Stored data:
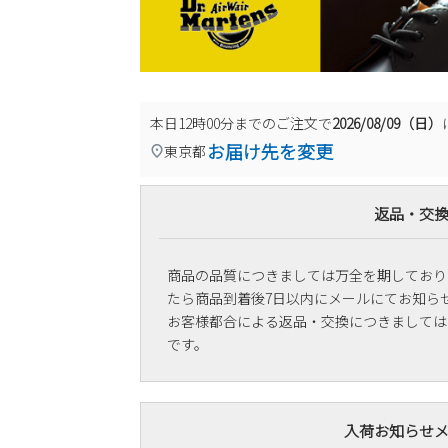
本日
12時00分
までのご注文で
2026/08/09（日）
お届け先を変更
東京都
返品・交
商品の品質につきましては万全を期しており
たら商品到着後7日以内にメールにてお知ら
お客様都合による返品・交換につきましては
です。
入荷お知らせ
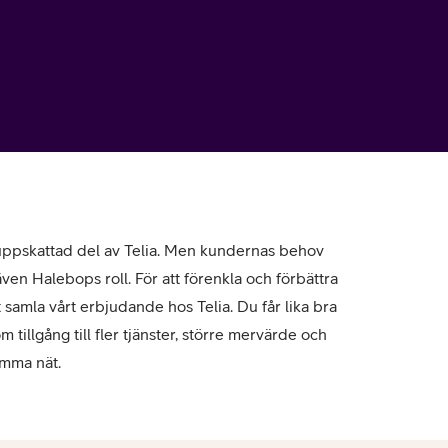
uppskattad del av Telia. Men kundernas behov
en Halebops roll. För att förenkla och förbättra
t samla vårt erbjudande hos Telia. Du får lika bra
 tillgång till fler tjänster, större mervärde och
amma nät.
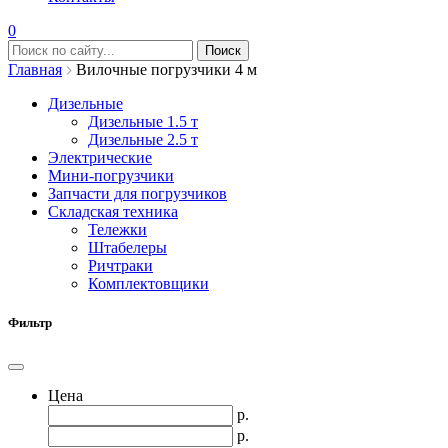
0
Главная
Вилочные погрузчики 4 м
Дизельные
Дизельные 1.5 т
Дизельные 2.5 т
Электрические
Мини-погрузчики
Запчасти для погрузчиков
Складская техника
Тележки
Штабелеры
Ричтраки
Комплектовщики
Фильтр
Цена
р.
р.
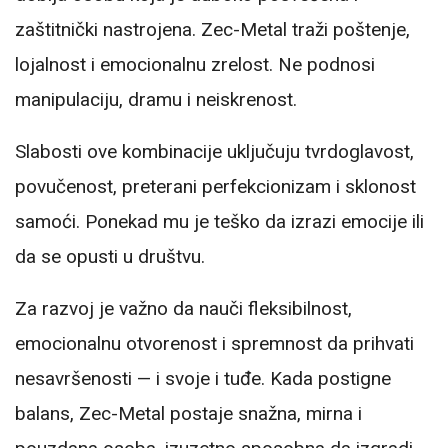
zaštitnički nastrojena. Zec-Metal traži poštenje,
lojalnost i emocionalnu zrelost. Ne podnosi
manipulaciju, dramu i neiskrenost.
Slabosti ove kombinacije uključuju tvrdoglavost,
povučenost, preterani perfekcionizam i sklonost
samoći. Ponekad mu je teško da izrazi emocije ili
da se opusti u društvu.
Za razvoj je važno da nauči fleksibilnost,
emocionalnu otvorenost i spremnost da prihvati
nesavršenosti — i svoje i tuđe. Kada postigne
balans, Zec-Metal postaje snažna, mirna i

Problem to work on:
Copy the data above line for line, skipping every picture.

Expected answer:
本日
12時00分
までのご注文で
2026/08/09（日）
お届け先を変更
東京都
返品・交
商品の品質につきましては万全を期しており
たら商品到着後7日以内にメールにてお知ら
お客様都合による返品・交換につきましては
です。
入荷お知らせ
uppskattad del av Telia. Men kundernas behov
en Halebops roll. För att förenkla och förbättra
t samla vårt erbjudande hos Telia. Du får lika bra
 tillgång till fler tjänster, större mervärde och
amma nät.
0
Главная
Вилочные погрузчики 4 м
Дизельные
Дизельные 1.5 т
Дизельные 2.5 т
Электрические
Мини-погрузчики
Запчасти для погрузчиков
Складская техника
Тележки
Штабелеры
Ричтраки
Комплектовщики
Фильтр
Цена
р.
р.
zaštitnički nastrojena. Zec-Metal traži poštenje,
lojalnost i emocionalnu zrelost. Ne podnosi
manipulaciju, dramu i neiskrenost.
Slabosti ove kombinacije uključuju tvrdoglavost,
povučenost, preterani perfekcionizam i sklonost
samoći. Ponekad mu je teško da izrazi emocije ili
da se opusti u društvu.
Za razvoj je važno da nauči fleksibilnost,
emocionalnu otvorenost i spremnost da prihvati
nesavršenosti — i svoje i tuđe. Kada postigne
balans, Zec-Metal postaje snažna, mirna i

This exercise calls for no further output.